Tasks to perform ▸
[1] According to the article on the Indiana social media discovery ruling, which two online accounts were the women ordered to turn over information from?
[2] Carry on the article about the Indiana social media discovery ruling, starting right after its final sentence.

Source extract ▸
In Indiana, U.S. Magistrate Judge Debra McVicker Lynch ventured onto that front earlier this year in an employment sexual
harassment case. She allowed the defense to have broad access to the plaintiffs’ social network sites as discovery about
their mental states, and held specifically that any privacy concerns by the employees about releasing a full array of online
social media information were overridden by the fact that plaintiffs had already shared the information “with at least
one person.”
The ruling is one that employment attorneys say they haven’t seen before in Indiana, but one that’s only likely
to become more common as social media use and discovery ramps up.
“Her order is very interesting and certainly very timely, because if we haven’t already, we all are going to
have to start dealing with social media discovery issues more in the future,” said Baker & Daniels partner Stuart
Buttrick, who closely followed this case and issue. “This is a really big deal and the first of its kind in our jurisdiction.”
In this case of EEOC v. Simply Storage Mgmt., LLC, No. 09-1223, the Equal Employment Opportunity Commission had
sued on behalf of two female self-storage firm employees, targeting the property manager and associate manager at the business.
The suit contends that the two employees and other similarly situated female employees were subjected to unwelcome sexual
groping, sexual assault, and sexual comments by the male property manager. The two females alleged that the sex harassment
resulted in severe emotional distress, and that became the litigation point in federal court.
Hitting at the two females’ mental state, the defense requested extensive information from their social media accounts
and wanted as discovery all profiles, status updates, wall posts, groups joined, causes supported, photos, applications, and
the like that “reveal, refer or relate to any emotion, feeling or mental state, as well as communications that reveal,
refer or relate to events that could reasonably be expected to produce a significant emotion, feeling or mental state.”
The EEOC objected, arguing that they should only have to produce information directly referencing the sexual harassment allegations.
But with her May 11 order that followed a conference the previous month, Magistrate Judge Lynch ordered that the two women
turn over that online information from their Facebook and MySpace accounts. She ruled the EEOC’s view is too restrictive,
and limiting what’s available could create a standard that likely wouldn’t include every clearly relevant communication.

[Raw records]
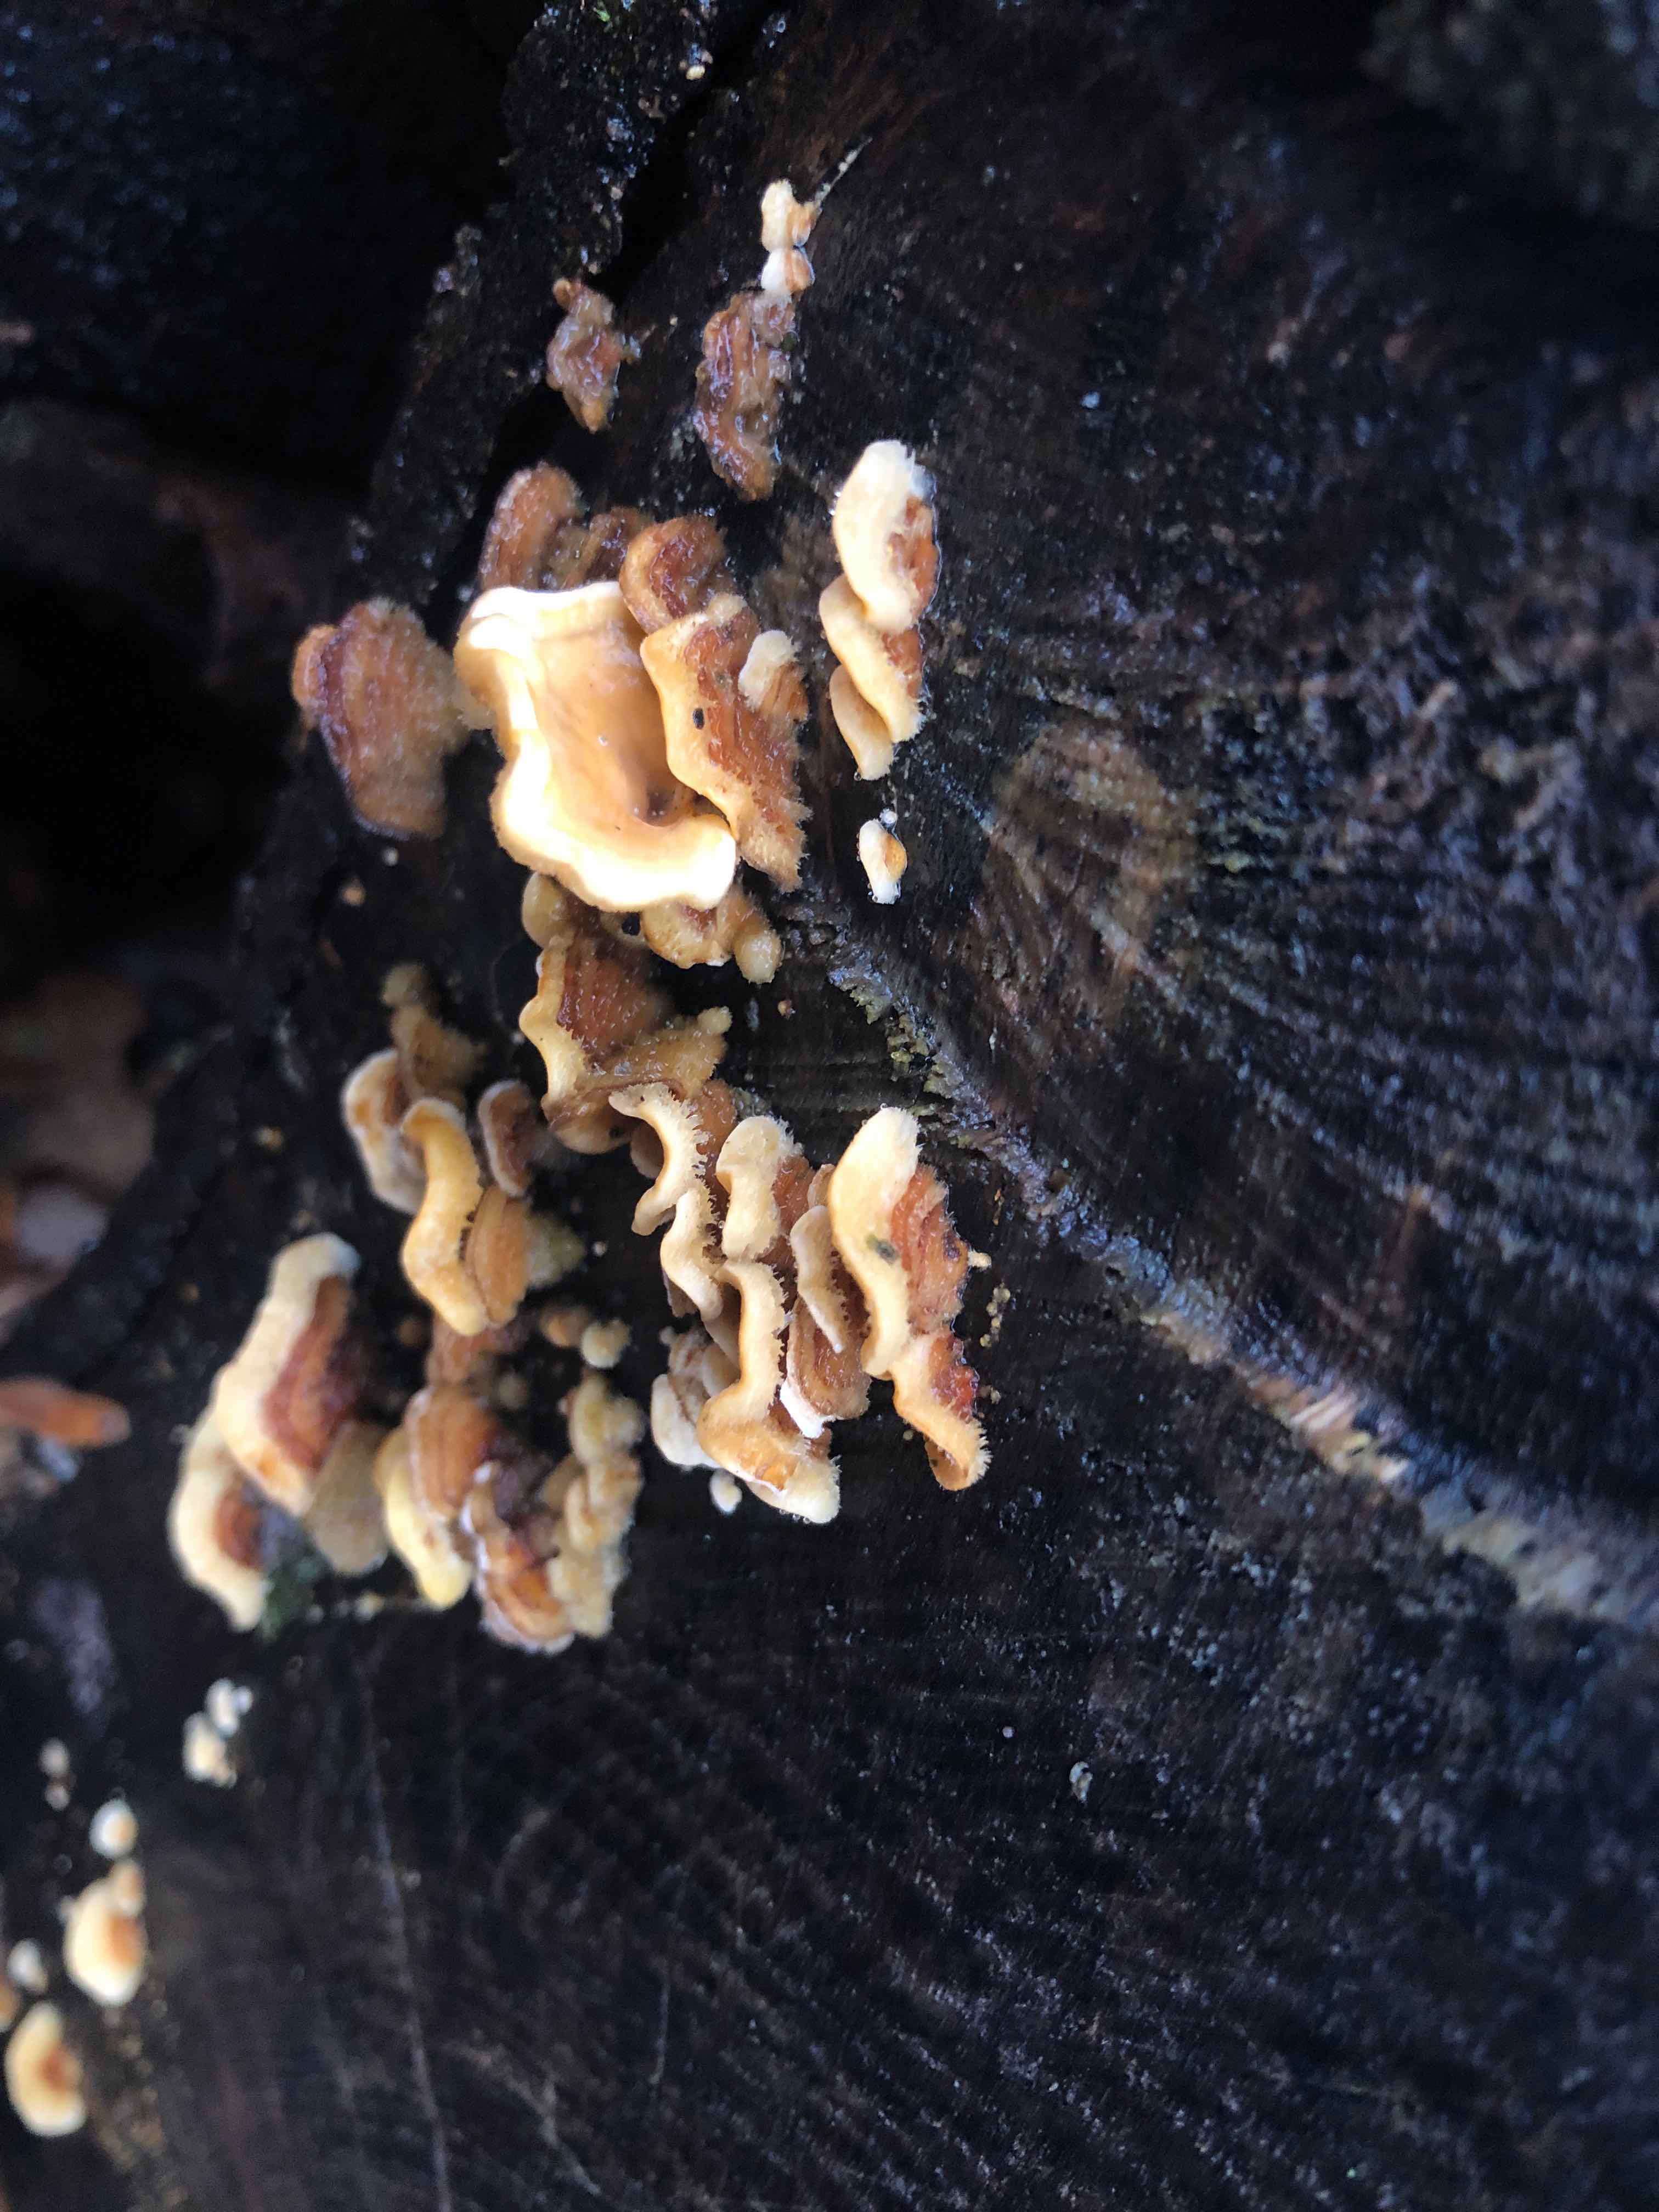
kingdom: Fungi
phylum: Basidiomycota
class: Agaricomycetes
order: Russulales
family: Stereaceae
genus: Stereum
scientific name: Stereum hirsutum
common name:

Answers given ▸
[1] Their Facebook and MySpace accounts.

[2]
“It might not, for example, yield information inconsistent with the claimants’ allegations of injury or about
other potential causes of the injury,” the magistrate wrote. “And although some employees may note occurrences
of harassment in their profiles, not many employees would routinely note non-events on their profiles such as, ‘My supervisor
didn’t sexually harass me today.’ A definition of relevant SNS content broader than that urged by the EEOC is
therefore necessary.”
Her ruling relied largely on two Canadian cases from the Ontario Superior Court of Justice: Leduc v. Roman, 2009
CanLII 6838, and Murphy v. Perger, [2007] O.J. No. 5511. In Leduc, the court overturned the trial court’s
holding that the existence of the plaintiff’s Facebook account was not reason to believe it contained relevant evidence
about his lifestyle. In Murphy, that court ordered a plaintiff in a motor vehicle suit to produce copies of her Facebook
pages, agreeing with the defendants that the pages were likely to contain photographs relevant to the plaintiff’s damages
claim and because the plaintiff had opened the door by serving photos of herself in various activities pre-accident.
Another case Magistrate Judge Lynch cited was Bass v. Miss Porter’s School, 2009 WL 3724968 (D.Conn. 2009),
which she said used a discovery procedure that could be appropriate in this jurisdiction and if any other disputes surface
about the EEOC’s compliance with the order. Still, the Bass case and these facts led Magistrate Judge Lynch to determine
that not all of the plaintiffs’ social networking site information should be produced. But she found that even if the
sites are “private” or locked out to the general public, they’d still have to turn over the information.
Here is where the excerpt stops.